/characterize-pruning

Characterization study repository for pruning, a popular way to compress a DL model. this repo also investigates optimal sparse tensor layouts for pruned nets

Primary LanguagePython

Pruning Experimentation

This repo is an archive for experiments exploring model pruning. One of the common ways of compressing AI models. This README is also available as HTML document in README.html

Project Dependencies

If using poetry, the dependencies and respective versions are stated in pyproject.toml. For pip, see requirements.txt.

# If using poetry
poetry install

# If using pip
pip install -r requirements.txt

Training Base Model

Execute this script to train a base (unpruned) model:

python3 train.py --dataset Flowers102 --model mobilenet_v3_small --epochs 8 --batch-size 8 --save-as full --save-path ./models/mobilenet_v3_small-Flowers102-1.pth

Numerous options are available to control for the training process:

  • --dataset: Which dataset to use, currently only Flowers102 is supported.
  • --model: Which CNN or Transformer-based model to train. See config.py for examples of how to refer to the model to use. Currently 7 models are supported:
    Model Nameargument
    MobileNetV3Smallmobilenet_v3_small
    MobileNetV3Largemobilenet_v3_large
    EfficientNetB1efficientnet_b1
    EfficientNetB3efficientnet_b3
    DenseNet169densenet169
    DenseNet201densenet201
    ViT B16vit_b_16
  • --epochs: How many epochs are the network is trained for. Defaults to 32.
  • --batch-size: How many images in one batch. Used to split the train and test set.
  • --save-as: The torch.save() configuration to use. Options are state-dict, or full. State-dict will save the weights, whereas full will save the whole model
  • --save-path: Where to save the trained model.

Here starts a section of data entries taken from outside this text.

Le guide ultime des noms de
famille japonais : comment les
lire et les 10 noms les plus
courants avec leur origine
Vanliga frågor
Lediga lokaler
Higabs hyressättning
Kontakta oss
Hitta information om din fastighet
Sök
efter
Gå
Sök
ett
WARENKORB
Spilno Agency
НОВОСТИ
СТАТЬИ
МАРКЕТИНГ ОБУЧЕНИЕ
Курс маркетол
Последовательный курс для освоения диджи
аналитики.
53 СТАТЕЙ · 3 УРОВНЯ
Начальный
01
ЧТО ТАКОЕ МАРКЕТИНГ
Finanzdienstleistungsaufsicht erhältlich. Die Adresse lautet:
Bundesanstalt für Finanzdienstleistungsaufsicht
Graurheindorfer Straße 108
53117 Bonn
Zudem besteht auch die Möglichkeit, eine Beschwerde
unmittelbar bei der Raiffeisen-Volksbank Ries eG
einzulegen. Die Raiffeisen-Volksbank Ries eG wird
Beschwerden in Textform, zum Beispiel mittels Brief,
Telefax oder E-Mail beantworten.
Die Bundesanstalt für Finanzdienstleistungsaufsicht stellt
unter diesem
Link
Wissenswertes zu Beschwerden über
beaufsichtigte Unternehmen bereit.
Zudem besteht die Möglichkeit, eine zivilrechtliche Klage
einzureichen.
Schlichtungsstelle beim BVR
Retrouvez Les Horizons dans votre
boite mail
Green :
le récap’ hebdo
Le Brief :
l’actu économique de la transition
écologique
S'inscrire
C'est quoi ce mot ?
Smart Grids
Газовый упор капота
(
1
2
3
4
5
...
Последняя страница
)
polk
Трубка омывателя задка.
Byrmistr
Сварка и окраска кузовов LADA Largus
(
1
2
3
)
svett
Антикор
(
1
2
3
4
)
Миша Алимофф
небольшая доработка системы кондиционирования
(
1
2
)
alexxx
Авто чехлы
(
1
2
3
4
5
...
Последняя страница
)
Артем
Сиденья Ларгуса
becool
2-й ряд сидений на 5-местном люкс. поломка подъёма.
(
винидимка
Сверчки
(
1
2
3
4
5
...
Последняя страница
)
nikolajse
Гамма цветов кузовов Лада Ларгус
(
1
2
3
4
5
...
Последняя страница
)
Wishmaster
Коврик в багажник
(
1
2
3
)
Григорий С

Bash script (available as train.sh) is available for automation, the above configurable option is editable inside the bash script, below is an example on how to execute the bash script in the background:

chmod +x ./train.sh
nohup ./train.sh &

Pruning

To prune, execute the following:

python3 prune.py --path models/mobilenet_v3_small-Flowers102-1.pth --layer-kind Complete --pruning-method L1Unstructured --amount 0.8 --global-unstructured --check-percentage

The arguments for this script is as follows:

  • --path: Location of the .pth file containing the full model to prune.
  • --layer-kind: What layers to prune, available options are Linear, Conv2d, or Complete (selecting both Linear and Conv2d).
  • --pruning-method: Which pruning method to use. Currently two are supported: RandomUnstructured, L1Unstructured.
  • --amount: How much of the model is going to be pruned. Setting this to 0.5 is equivalent to pruning to 50%.
  • --global-unstructured: Set this flag to utilize global unstructured pruning. ALWAYS ENABLE THIS FLAG FOR NOW!
  • --check-percentage: Set this flag to see exact numbers of parameters being pruned in each layer.

Characterization

Latency

To benchmark latency, first, download the following Bromelia and place the contents (files called image_..) inside the inference/ directory. the command to run is:

python3 -m benchmark.lat-check --model efficientnet_b1 --path ./models/efficientnet_b1-Flowers102-1.pth

Arguments:

  • --model: Which model is being tested for latency. This argument is used to select the appropriate preprocessing pipeline to use for the training and test set.
  • --path: Path to the .pth file of the model to test.

Accuracy

To benchmark accuracy, execute the following script:

python3 -m benchmark.acc-check --model mobilenet_v3_small --dataset Flowers102 --batch-size 8 --path ./models/mobilenet_v3_small-Flowers102-1.pth

Arguments:

  • --model: Which model is being tested for accuracy. This argument is used to select the appropriate preprocessing pipeline to use for the training and test set.
  • --dataset: Which dataset to use.
  • --batch-size: How many images per batch.
  • --path: Path to the .pth file of the model to test.